Politics and Policy

Buhari’s Lagos Visit is Tinubu’s Show of Ownership of Lagos. And Nigeria

Buhari’s visit to Lagos has created a traffic conundrum within the metropolis.

Residents have had to embark on long distance treks to and from different parts of the city as a result of the closure of some routes in honor of the president. Being towards an Easter weekend when movement will reasonably increase for shop-goers who want to make purchases for the holiday, the traffic congestion – which built up from Wednesday – has not been this bad since the beginning of the year. Lagos traffic is bad enough and Buhari has only gone and made it worse, according to the many stranded on the streets without means of getting to work.

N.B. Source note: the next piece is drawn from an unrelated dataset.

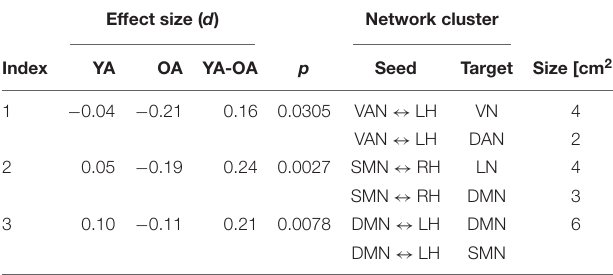
TABLE 3 | FCs quantified by effect sizes (Cohen’s d ) for YAs and OAs.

The president’s visit is officially purposed to mark his attendance at the 10th annual Bola Tinubu Colloquium. He will be the Chairman of the occasion tagged ‘Investing in People. He is also expected to commission a bus terminal. However, the visit is perceived more as the opportunity to re-affirm his alliance with the Asiwaju. Whether by coincidence or constant calculation, the colloquium and visit have been scheduled for the same March weekend when Buhari was elected president three years ago. Hence, his coming to Lagos is as much an anniversary celebration as it is a re-commitment to the ties that brought that victory with another election year ahead.

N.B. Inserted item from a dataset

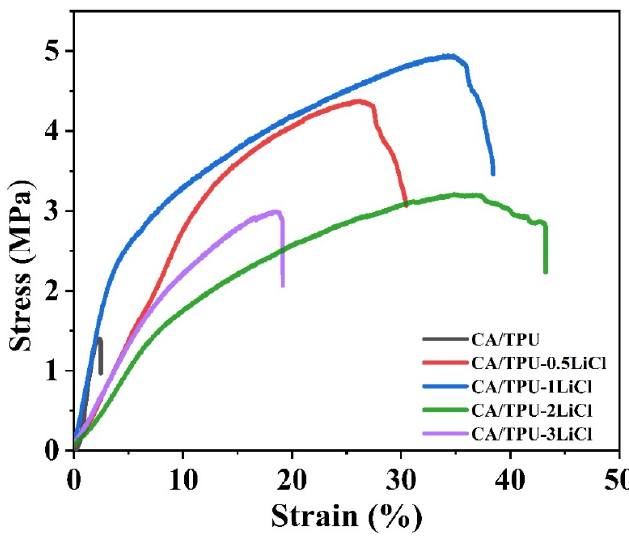
Figure 5. Stress ‐ strain curves of each CA/TPU ‐ xLiCl fiber membrane. Figure 5. Stress-strain curves of each CA/TPU-xLiCl fiber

However, this ‘victory lap’ is coming at a huge deficit to Lagosians who will suffer major inconveniences for two days. A two-day public holiday declared by the state does not mandate private enterprises to lock their businesses, cancel their travel plans or prevent private primary schools from holding their end of year parties. The east of organisation of each of these activities will be significantly impacted.

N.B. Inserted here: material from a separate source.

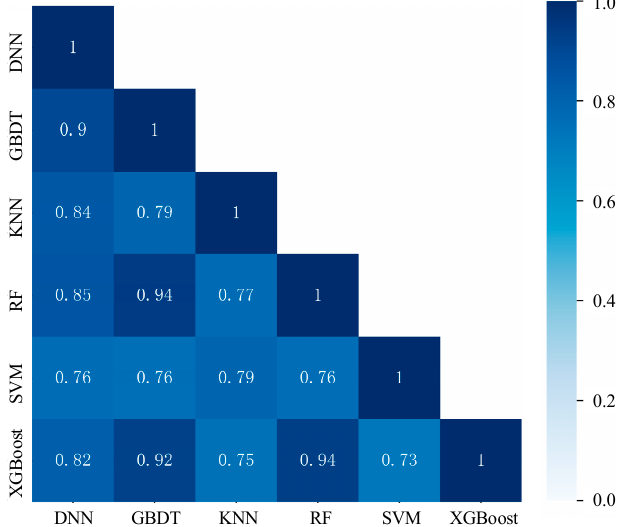
Figure 6. Comparison of prediction error correlations for each single model.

Would the state have been shut down if there was a difference between the interests of the government of the state and Tinubu’s? It is a question that critics of the Asiwaju have posed on the grip he continues to have on the state more than 10 years after leaving the Ikeja Government House. In truth, Tinubu’s influence has never been stronger in Nigeria as a whole; the current Vice President was his choice and protégé. Hence, it is not only Tinubu’s Lagos, but the shutdown of Lagos for President Buhari is also to show that it is Tinubu’s Nigeria, at least to an extent.

For Thursday and Friday, Lagosians can really do no more than complain about the traffic, but it does not have to be hopeless. The frustration about toll gate fee increases and tax hikes, combined with the apparent disregard for the grueling implications of shutting down a state for a presidential visit, do not have to be endured as one of the perks of a megacity. They are the marks of a people without a voice and without an alternative.